Ancient Egyptian skulls reveal early attempts to treat cancer

Skull and mandible 236, dating from between 2687 and 2345 BCE, belonged to a male individual aged 30 to 35. Credit: Tondini, Isidro, Camarós, 2024.

4,000-year-old skulls show evidence of ancient Egyptian medical practices

New research reveals that ancient Egyptians, known for their advanced medical skills, might have tried to treat cancer over 4,000 years ago.

Researchers studied two ancient skulls, uncovering clues about their medical practices and the challenges they faced.

Ancient Egyptians were skilled in medicine. They could treat various diseases, heal injuries, build prostheses, and even put in dental fillings.

However, cancer was a mystery they couldn’t fully solve, but they might have tried.

An international team of researchers examined two human skulls from the Duckworth Collection at the University of Cambridge.

These skulls date back thousands of years. One skull, named 236, belonged to a man aged 30-35, dating between 2687 and 2345 BCE. The other, named E270, belonged to a woman over 50 years old, dating between 663 and 343 BCE.

On skull 236, researchers found a large lesion indicating excessive tissue destruction, known as neoplasm, and about 30 small, round metastasized lesions scattered across the skull.

The most surprising discovery was the cut marks around these lesions, likely made with a sharp object like a metal instrument. This suggests that ancient Egyptians might have performed surgery to remove cancerous tissue.

“When we first saw the cut marks under the microscope, we were stunned,” said Tatiana Tondini, a researcher at the University of Tübingen and first author of the study published in Frontiers in Medicine.

This finding shows that ancient Egyptians might have been experimenting with treatments for cancer, highlighting their advanced medical knowledge.

Skull E270 also showed a large lesion consistent with a cancerous tumor that led to bone destruction. This indicates that cancer was present in ancient times, even though today’s lifestyle and environmental factors increase cancer risk.
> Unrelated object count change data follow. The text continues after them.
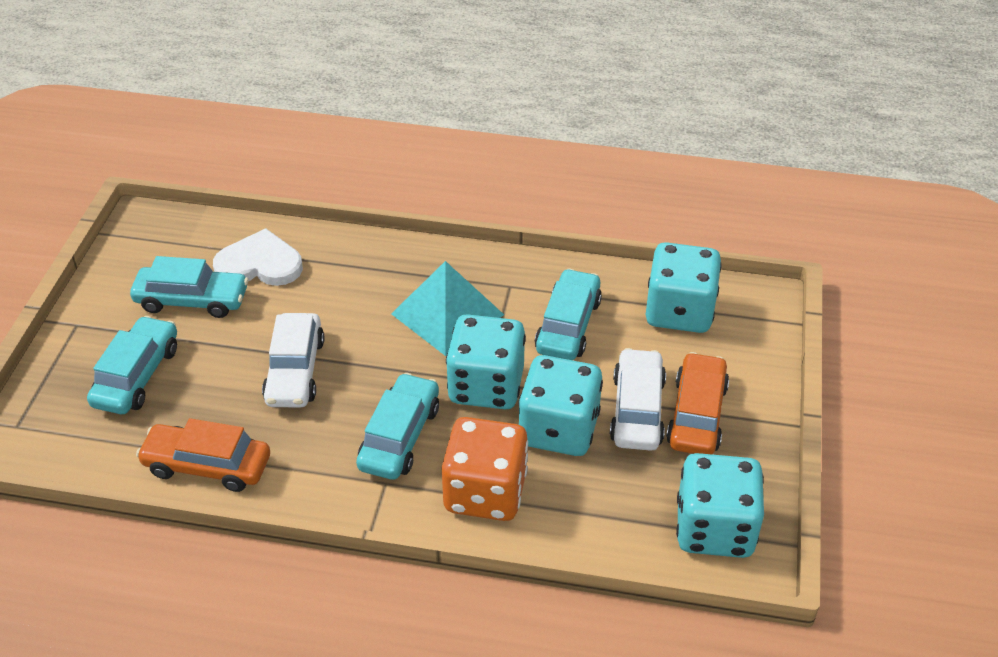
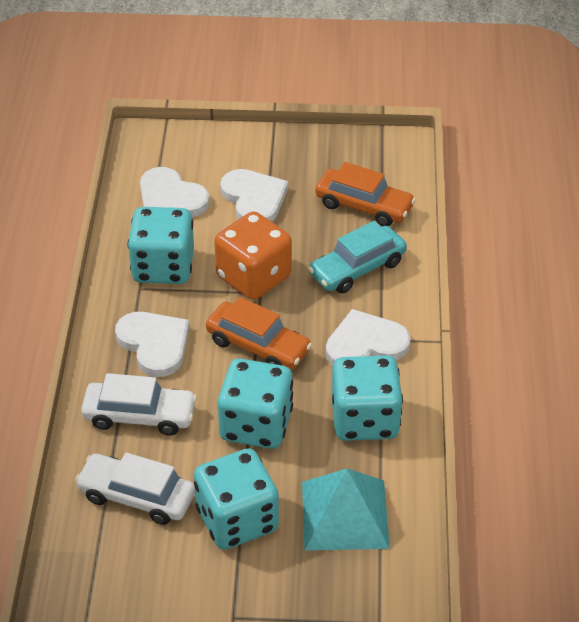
turquoise car: [87,316,177,414] [130,256,249,318] [356,373,439,480] [535,268,602,360] = 4 -> [308,221,407,293] = 1
white heart: [213,228,303,286] = 1 -> [115,312,190,377] [140,167,210,217] [220,169,288,222] [326,309,411,366] = 4

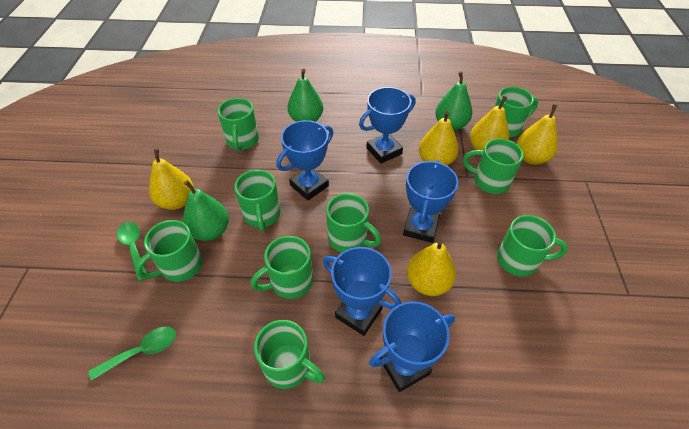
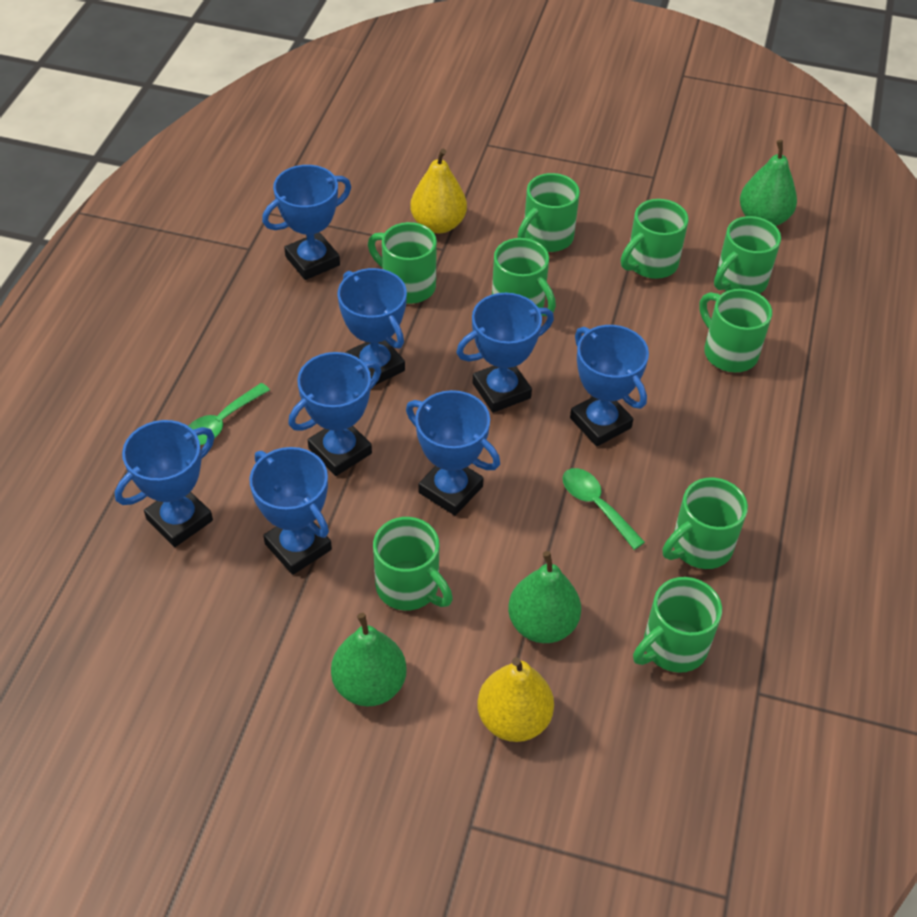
blue trophy: [277,120,333,201] [323,247,401,336] [359,87,416,164] [369,301,455,392] [403,160,458,243] = 5 -> [115,420,214,547] [249,447,332,575] [262,165,351,280] [288,352,381,476] [338,268,407,386] [406,390,500,516] [456,293,554,413] [570,325,649,446] = 8
yellow pear: [149,148,194,210] [407,239,456,296] [419,111,459,166] [470,96,509,150] [516,104,558,165] = 5 -> [410,149,467,233] [477,657,554,742] = 2

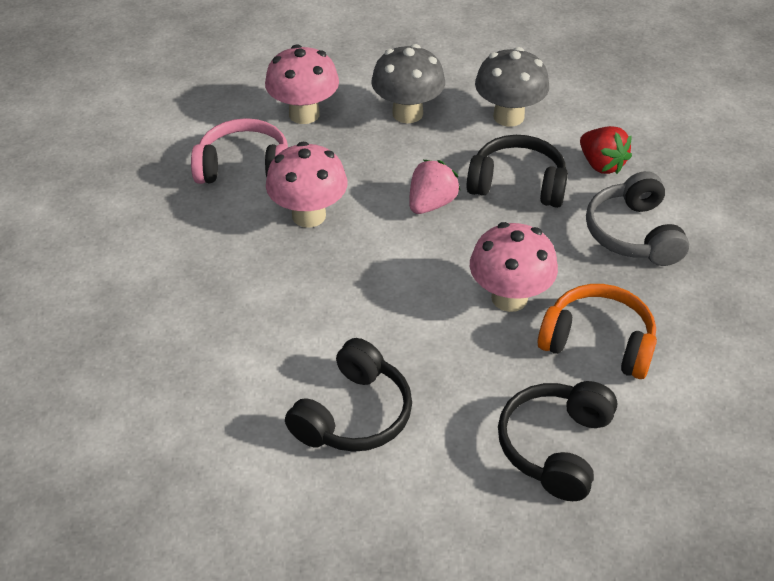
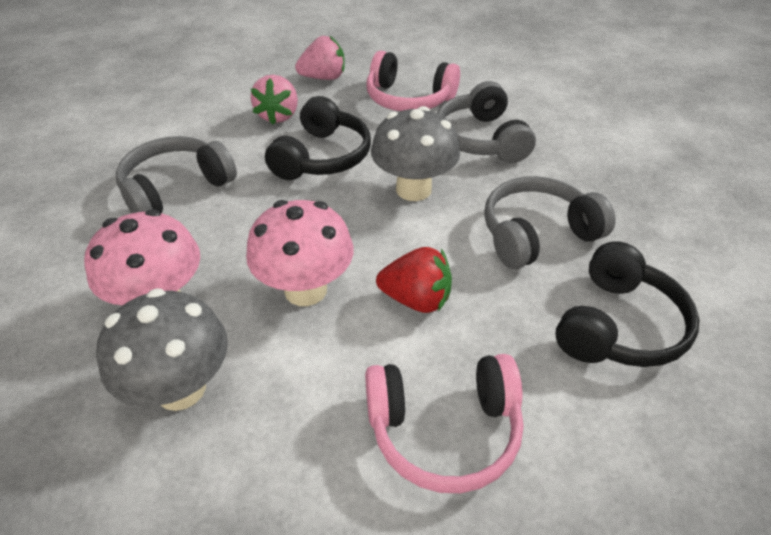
black headphones: [285,338,412,452] [466,135,568,208] [498,381,617,501] = 3 -> [265,96,371,180] [555,241,700,367] = 2
grey headphones: [586,171,689,266] = 1 -> [116,136,237,213] [437,81,536,163] [484,176,615,269] = 3
orange headphones: [537,284,657,379] = 1 -> none = 0
pink headphones: [191,118,288,184] = 1 -> [365,354,524,493] [367,51,460,111] = 2
pink mushroom: [265,44,339,124] [266,142,347,228] [470,222,558,312] = 3 -> [84,209,200,306] [246,200,354,306] = 2
pink strawberry: [409,160,460,214] = 1 -> [251,75,298,125] [295,36,345,80] = 2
The female skull also had two healed injuries from traumatic events, suggesting she received treatment and survived. This finding is unusual as most violent injuries are found on males.

The healed wounds on the female skull raise questions about her involvement in violent activities. “Was this female individual involved in any kind of warfare activities?” asked Tondini.

This challenges the traditional view of women’s roles in ancient societies and suggests they might have actively participated in conflicts.

Studying ancient remains is challenging because the remains are often incomplete and lack a known clinical history.

“In archaeology, we work with a fragmented portion of the past, making an accurate approach difficult,” said co-author Prof Albert Isidro, a surgical oncologist specializing in Egyptology.

This study opens a new perspective on ancient Egyptian medicine and sets a foundation for future research in paleo-oncology.

“More studies will be needed to understand how ancient societies dealt with cancer,” concluded Prof Edgard Camarós, a paleopathologist at the University of Santiago de Compostela.

This research provides a glimpse into the medical practices of ancient Egyptians and their attempts to treat complex diseases like cancer, showcasing their advanced skills and curiosity in exploring medical frontiers.